Quoted passage: Begin

# How to apply Ljung Box Test?

I am checking the closing prices(about 9000+ prices) of the stocks data to test for randomness.

The test I am using is Ljung Box test, in MFE toolbox for MATLAB,

I used 300 data of closing prices, and 8 lags. Q = test statistics. pval = pvalue.

[Q, pval] = ljungbox(closingPrices,lags);

However, no matter which 30 intervals of 300, I keep getting all the p-value as zero, meaning, reject null hypothesis and conclude that there is no serial correlation.

i tried with different types of stocks, but all the p-value are all zero, which made the Ljung Box's test not very interesting.

May i know if I had used the Ljung Box Test wrongly?

If you have any comments, please enlighten me, thank you very much.

• I'd advise against Ljung-Box test for financial data. It has terrible size properties. Oct 13 '13 at 16:42
• Try using price returns and maybe look at lmtest since the returns are most likely heteroskedastic. Oct 13 '13 at 18:04

In the Ljung-Box test, the null hypothesis is:

$H_0$: The data are independently distributed

So, your p-values of 0 indeed indicate that you should reject the null hypothesis, but it means that your data is not independently distributed, and in particular that there is some significant autocorrelation in the process.

This is obviously the case, because you use prices!!! The price at time $t_{i+1}$ clearly depends of the price at time $t_i$.

In order to have an interesting result, you need to test the returns of the price series, as opposed to the prices themselves.

• May I ask, how do you get the returns of the price series from the closing prices of the stocks for each trade window. For examples there are weekly prices, $27,$29, $30,$26 for march, and $31,$29, $30,$28 for April. So the returns of the price series for march is (2, 3, -1) with 1 lag, and for April it is (2, -1, -3) with 1 lag?
– Ice
Oct 14 '13 at 2:37
• Actually, you may not really ask this on this site as it is dedicated to professional quants or academics (see the faq), but the return $r_t$ is defined as $r_t=\frac{p_t}{r_{p-1}}-1$.
– SRKX
Oct 14 '13 at 19:28

Quoted passage: End

Problems and tasks
1 – Answer these questions about the Ljung-Box thread.
(a) How many closing prices and how many lags did the poster use?
(b) What is the null hypothesis of the Ljung-Box test?
(c) What does the answer say should be tested instead of the prices themselves?
2 – Reproduce the Ljung-Box thread word for word from "However, no matter" to "no serial correlation.".

Data excerpts: Begin

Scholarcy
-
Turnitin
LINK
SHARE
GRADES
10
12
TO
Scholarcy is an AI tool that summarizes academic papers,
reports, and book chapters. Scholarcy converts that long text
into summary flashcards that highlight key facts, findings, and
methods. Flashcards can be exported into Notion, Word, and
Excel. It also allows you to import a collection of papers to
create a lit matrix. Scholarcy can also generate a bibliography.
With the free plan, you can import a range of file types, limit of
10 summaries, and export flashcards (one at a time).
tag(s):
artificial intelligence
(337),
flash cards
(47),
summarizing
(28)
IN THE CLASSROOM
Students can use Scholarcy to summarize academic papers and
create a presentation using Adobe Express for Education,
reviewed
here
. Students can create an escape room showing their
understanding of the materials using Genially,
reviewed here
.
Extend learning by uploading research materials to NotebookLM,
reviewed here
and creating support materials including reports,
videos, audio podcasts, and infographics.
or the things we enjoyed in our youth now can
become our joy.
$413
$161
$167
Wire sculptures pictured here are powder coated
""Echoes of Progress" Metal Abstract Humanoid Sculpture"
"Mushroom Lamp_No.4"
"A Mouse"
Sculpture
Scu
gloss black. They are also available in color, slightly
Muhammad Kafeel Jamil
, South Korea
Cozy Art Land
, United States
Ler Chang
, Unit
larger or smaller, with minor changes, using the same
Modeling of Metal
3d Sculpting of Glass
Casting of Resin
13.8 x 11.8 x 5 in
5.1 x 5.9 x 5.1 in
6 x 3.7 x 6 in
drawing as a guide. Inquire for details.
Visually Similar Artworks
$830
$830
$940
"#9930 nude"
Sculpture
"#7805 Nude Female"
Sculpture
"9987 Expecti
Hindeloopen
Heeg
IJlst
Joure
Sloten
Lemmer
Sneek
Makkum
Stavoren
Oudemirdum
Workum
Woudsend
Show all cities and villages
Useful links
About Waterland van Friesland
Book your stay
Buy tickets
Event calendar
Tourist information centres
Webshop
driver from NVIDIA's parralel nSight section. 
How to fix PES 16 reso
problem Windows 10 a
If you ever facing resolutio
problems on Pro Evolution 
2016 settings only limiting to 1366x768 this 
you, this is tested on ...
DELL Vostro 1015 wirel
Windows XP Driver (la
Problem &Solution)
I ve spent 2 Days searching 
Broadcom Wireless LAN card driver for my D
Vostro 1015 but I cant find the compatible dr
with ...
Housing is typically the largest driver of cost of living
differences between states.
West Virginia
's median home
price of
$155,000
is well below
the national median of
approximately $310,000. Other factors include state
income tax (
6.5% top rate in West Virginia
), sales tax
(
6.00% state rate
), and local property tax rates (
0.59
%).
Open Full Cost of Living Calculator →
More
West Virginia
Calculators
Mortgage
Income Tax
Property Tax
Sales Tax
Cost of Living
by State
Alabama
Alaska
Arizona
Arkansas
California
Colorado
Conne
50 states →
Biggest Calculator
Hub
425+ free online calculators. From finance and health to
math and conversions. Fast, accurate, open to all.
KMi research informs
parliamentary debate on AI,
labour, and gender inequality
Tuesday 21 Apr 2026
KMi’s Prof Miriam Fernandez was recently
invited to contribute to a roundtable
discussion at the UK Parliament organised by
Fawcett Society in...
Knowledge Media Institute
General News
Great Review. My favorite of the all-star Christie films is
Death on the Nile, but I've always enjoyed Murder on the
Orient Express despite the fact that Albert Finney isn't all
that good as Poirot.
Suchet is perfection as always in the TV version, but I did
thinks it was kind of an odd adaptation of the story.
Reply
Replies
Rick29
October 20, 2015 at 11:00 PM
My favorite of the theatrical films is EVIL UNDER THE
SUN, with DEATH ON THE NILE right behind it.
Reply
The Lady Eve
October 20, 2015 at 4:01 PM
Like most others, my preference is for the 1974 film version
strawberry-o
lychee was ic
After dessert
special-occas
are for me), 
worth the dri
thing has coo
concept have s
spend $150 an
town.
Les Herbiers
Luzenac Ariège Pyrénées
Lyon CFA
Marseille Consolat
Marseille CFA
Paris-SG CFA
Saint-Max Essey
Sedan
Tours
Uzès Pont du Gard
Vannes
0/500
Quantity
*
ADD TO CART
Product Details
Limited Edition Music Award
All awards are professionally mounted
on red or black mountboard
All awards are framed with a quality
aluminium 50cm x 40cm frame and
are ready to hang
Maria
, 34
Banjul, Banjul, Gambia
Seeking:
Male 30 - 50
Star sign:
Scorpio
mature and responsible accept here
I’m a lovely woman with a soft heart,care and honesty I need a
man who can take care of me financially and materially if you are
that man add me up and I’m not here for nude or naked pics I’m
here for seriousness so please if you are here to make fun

Data excerpts: End

Expected outputs
1 –
(a) 300 closing prices and 8 lags.
(b) The data are independently distributed.
(c) The returns of the price series.

2 –
However, no matter which 30 intervals of 300, I keep getting all the p-value as zero, meaning, reject null hypothesis and conclude that there is no serial correlation.